(Data records Opens)

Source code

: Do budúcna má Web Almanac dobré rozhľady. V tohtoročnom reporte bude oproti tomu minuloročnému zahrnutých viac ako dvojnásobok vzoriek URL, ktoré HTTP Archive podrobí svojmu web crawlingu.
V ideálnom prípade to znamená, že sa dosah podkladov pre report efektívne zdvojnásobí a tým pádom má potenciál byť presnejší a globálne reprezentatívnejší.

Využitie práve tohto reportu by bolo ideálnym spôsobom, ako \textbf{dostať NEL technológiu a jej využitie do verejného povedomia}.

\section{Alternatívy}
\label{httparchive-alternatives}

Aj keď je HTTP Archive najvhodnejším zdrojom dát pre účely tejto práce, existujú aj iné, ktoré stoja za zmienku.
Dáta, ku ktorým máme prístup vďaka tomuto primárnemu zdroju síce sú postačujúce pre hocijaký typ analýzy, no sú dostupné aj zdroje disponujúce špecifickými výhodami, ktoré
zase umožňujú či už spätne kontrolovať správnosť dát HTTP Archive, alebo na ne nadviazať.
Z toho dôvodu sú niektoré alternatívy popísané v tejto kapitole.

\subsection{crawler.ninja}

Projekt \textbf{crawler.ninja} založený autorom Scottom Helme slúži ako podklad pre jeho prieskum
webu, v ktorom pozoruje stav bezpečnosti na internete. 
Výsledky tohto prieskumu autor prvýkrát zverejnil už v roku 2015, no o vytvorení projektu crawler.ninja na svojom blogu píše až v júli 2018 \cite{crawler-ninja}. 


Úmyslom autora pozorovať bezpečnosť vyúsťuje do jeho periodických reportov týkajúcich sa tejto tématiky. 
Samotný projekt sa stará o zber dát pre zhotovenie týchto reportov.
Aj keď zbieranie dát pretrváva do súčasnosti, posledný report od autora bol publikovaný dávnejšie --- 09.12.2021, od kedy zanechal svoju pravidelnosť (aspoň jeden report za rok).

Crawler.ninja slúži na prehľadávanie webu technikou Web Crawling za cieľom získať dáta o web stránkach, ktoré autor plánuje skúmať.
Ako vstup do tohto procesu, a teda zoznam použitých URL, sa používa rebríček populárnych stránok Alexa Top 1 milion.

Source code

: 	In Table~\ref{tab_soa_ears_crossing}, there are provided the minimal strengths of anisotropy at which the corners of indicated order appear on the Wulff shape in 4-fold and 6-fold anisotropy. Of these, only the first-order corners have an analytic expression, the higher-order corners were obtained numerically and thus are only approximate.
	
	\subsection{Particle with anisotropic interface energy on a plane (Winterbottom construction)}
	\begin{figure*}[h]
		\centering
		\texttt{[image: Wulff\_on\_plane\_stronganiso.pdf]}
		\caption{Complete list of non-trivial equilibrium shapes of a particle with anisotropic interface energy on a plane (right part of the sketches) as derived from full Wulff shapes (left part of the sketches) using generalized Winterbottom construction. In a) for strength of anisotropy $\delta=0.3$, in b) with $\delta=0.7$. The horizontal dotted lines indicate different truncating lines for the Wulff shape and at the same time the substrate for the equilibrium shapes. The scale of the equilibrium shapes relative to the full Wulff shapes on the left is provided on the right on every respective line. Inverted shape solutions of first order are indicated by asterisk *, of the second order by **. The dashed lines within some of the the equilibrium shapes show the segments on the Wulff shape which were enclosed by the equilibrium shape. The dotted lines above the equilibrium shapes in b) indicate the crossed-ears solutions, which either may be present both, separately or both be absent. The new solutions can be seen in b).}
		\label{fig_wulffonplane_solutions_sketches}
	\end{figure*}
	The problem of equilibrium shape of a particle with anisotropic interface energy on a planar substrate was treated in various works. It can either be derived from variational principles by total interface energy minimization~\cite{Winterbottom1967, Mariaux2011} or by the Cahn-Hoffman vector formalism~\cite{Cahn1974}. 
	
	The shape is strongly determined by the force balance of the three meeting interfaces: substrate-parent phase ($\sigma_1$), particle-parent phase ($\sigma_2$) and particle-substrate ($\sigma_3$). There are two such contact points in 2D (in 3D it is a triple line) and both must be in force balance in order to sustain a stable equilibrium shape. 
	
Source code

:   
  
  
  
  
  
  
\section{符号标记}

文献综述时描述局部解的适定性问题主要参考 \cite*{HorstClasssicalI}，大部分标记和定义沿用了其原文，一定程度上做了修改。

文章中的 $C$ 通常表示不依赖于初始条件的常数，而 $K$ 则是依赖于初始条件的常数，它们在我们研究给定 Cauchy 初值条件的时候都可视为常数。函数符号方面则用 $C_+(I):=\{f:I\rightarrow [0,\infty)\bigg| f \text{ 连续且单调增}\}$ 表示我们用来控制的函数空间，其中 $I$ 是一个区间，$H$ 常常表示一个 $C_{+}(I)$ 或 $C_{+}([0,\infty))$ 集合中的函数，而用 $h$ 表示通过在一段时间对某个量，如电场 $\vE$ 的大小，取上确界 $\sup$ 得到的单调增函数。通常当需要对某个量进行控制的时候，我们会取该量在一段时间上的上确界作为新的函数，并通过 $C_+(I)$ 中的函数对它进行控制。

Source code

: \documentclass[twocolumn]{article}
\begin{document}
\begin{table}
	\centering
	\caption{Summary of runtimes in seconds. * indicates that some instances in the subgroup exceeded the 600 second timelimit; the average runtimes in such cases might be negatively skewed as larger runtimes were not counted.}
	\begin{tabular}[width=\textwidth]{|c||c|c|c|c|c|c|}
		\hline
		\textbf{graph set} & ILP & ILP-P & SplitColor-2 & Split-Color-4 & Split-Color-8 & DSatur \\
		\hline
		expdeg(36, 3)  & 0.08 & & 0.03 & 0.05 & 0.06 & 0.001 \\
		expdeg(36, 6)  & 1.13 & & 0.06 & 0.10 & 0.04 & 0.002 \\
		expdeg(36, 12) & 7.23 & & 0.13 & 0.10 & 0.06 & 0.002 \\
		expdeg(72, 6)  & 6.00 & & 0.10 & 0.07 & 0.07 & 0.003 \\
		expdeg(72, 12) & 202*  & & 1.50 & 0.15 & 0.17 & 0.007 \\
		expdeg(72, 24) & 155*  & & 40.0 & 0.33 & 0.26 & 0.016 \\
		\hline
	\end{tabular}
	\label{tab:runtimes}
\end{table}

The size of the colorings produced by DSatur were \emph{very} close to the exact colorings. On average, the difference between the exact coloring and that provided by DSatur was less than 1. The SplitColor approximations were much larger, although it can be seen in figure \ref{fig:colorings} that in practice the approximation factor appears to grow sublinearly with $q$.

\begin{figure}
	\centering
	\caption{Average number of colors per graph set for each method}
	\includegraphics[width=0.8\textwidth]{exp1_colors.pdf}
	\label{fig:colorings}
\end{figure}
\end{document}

(Data records Closes)

- _The problem_:
Every record above must be duplicated exactly.

- _Solution to this task_:
Source code

: Do budúcna má Web Almanac dobré rozhľady. V tohtoročnom reporte bude oproti tomu minuloročnému zahrnutých viac ako dvojnásobok vzoriek URL, ktoré HTTP Archive podrobí svojmu web crawlingu.
V ideálnom prípade to znamená, že sa dosah podkladov pre report efektívne zdvojnásobí a tým pádom má potenciál byť presnejší a globálne reprezentatívnejší.

Využitie práve tohto reportu by bolo ideálnym spôsobom, ako \textbf{dostať NEL technológiu a jej využitie do verejného povedomia}.

\section{Alternatívy}
\label{httparchive-alternatives}

Aj keď je HTTP Archive najvhodnejším zdrojom dát pre účely tejto práce, existujú aj iné, ktoré stoja za zmienku.
Dáta, ku ktorým máme prístup vďaka tomuto primárnemu zdroju síce sú postačujúce pre hocijaký typ analýzy, no sú dostupné aj zdroje disponujúce špecifickými výhodami, ktoré
zase umožňujú či už spätne kontrolovať správnosť dát HTTP Archive, alebo na ne nadviazať.
Z toho dôvodu sú niektoré alternatívy popísané v tejto kapitole.

\subsection{crawler.ninja}

Projekt \textbf{crawler.ninja} založený autorom Scottom Helme slúži ako podklad pre jeho prieskum
webu, v ktorom pozoruje stav bezpečnosti na internete. 
Výsledky tohto prieskumu autor prvýkrát zverejnil už v roku 2015, no o vytvorení projektu crawler.ninja na svojom blogu píše až v júli 2018 \cite{crawler-ninja}. 


Úmyslom autora pozorovať bezpečnosť vyúsťuje do jeho periodických reportov týkajúcich sa tejto tématiky. 
Samotný projekt sa stará o zber dát pre zhotovenie týchto reportov.
Aj keď zbieranie dát pretrváva do súčasnosti, posledný report od autora bol publikovaný dávnejšie --- 09.12.2021, od kedy zanechal svoju pravidelnosť (aspoň jeden report za rok).

Crawler.ninja slúži na prehľadávanie webu technikou Web Crawling za cieľom získať dáta o web stránkach, ktoré autor plánuje skúmať.
Ako vstup do tohto procesu, a teda zoznam použitých URL, sa používa rebríček populárnych stránok Alexa Top 1 milion.

Source code

: 	In Table~\ref{tab_soa_ears_crossing}, there are provided the minimal strengths of anisotropy at which the corners of indicated order appear on the Wulff shape in 4-fold and 6-fold anisotropy. Of these, only the first-order corners have an analytic expression, the higher-order corners were obtained numerically and thus are only approximate.
	
	\subsection{Particle with anisotropic interface energy on a plane (Winterbottom construction)}
	\begin{figure*}[h]
		\centering
		\texttt{[image: Wulff\_on\_plane\_stronganiso.pdf]}
		\caption{Complete list of non-trivial equilibrium shapes of a particle with anisotropic interface energy on a plane (right part of the sketches) as derived from full Wulff shapes (left part of the sketches) using generalized Winterbottom construction. In a) for strength of anisotropy $\delta=0.3$, in b) with $\delta=0.7$. The horizontal dotted lines indicate different truncating lines for the Wulff shape and at the same time the substrate for the equilibrium shapes. The scale of the equilibrium shapes relative to the full Wulff shapes on the left is provided on the right on every respective line. Inverted shape solutions of first order are indicated by asterisk *, of the second order by **. The dashed lines within some of the the equilibrium shapes show the segments on the Wulff shape which were enclosed by the equilibrium shape. The dotted lines above the equilibrium shapes in b) indicate the crossed-ears solutions, which either may be present both, separately or both be absent. The new solutions can be seen in b).}
		\label{fig_wulffonplane_solutions_sketches}
	\end{figure*}
	The problem of equilibrium shape of a particle with anisotropic interface energy on a planar substrate was treated in various works. It can either be derived from variational principles by total interface energy minimization~\cite{Winterbottom1967, Mariaux2011} or by the Cahn-Hoffman vector formalism~\cite{Cahn1974}. 
	
	The shape is strongly determined by the force balance of the three meeting interfaces: substrate-parent phase ($\sigma_1$), particle-parent phase ($\sigma_2$) and particle-substrate ($\sigma_3$). There are two such contact points in 2D (in 3D it is a triple line) and both must be in force balance in order to sustain a stable equilibrium shape. 
	
Source code

:   
  
  
  
  
  
  
\section{符号标记}

文献综述时描述局部解的适定性问题主要参考 \cite*{HorstClasssicalI}，大部分标记和定义沿用了其原文，一定程度上做了修改。

文章中的 $C$ 通常表示不依赖于初始条件的常数，而 $K$ 则是依赖于初始条件的常数，它们在我们研究给定 Cauchy 初值条件的时候都可视为常数。函数符号方面则用 $C_+(I):=\{f:I\rightarrow [0,\infty)\bigg| f \text{ 连续且单调增}\}$ 表示我们用来控制的函数空间，其中 $I$ 是一个区间，$H$ 常常表示一个 $C_{+}(I)$ 或 $C_{+}([0,\infty))$ 集合中的函数，而用 $h$ 表示通过在一段时间对某个量，如电场 $\vE$ 的大小，取上确界 $\sup$ 得到的单调增函数。通常当需要对某个量进行控制的时候，我们会取该量在一段时间上的上确界作为新的函数，并通过 $C_+(I)$ 中的函数对它进行控制。

Source code

: \documentclass[twocolumn]{article}
\begin{document}
\begin{table}
	\centering
	\caption{Summary of runtimes in seconds. * indicates that some instances in the subgroup exceeded the 600 second timelimit; the average runtimes in such cases might be negatively skewed as larger runtimes were not counted.}
	\begin{tabular}[width=\textwidth]{|c||c|c|c|c|c|c|}
		\hline
		\textbf{graph set} & ILP & ILP-P & SplitColor-2 & Split-Color-4 & Split-Color-8 & DSatur \\
		\hline
		expdeg(36, 3)  & 0.08 & & 0.03 & 0.05 & 0.06 & 0.001 \\
		expdeg(36, 6)  & 1.13 & & 0.06 & 0.10 & 0.04 & 0.002 \\
		expdeg(36, 12) & 7.23 & & 0.13 & 0.10 & 0.06 & 0.002 \\
		expdeg(72, 6)  & 6.00 & & 0.10 & 0.07 & 0.07 & 0.003 \\
		expdeg(72, 12) & 202*  & & 1.50 & 0.15 & 0.17 & 0.007 \\
		expdeg(72, 24) & 155*  & & 40.0 & 0.33 & 0.26 & 0.016 \\
		\hline
	\end{tabular}
	\label{tab:runtimes}
\end{table}

The size of the colorings produced by DSatur were \emph{very} close to the exact colorings. On average, the difference between the exact coloring and that provided by DSatur was less than 1. The SplitColor approximations were much larger, although it can be seen in figure \ref{fig:colorings} that in practice the approximation factor appears to grow sublinearly with $q$.

\begin{figure}
	\centering
	\caption{Average number of colors per graph set for each method}
	\includegraphics[width=0.8\textwidth]{exp1_colors.pdf}
	\label{fig:colorings}
\end{figure}
\end{document}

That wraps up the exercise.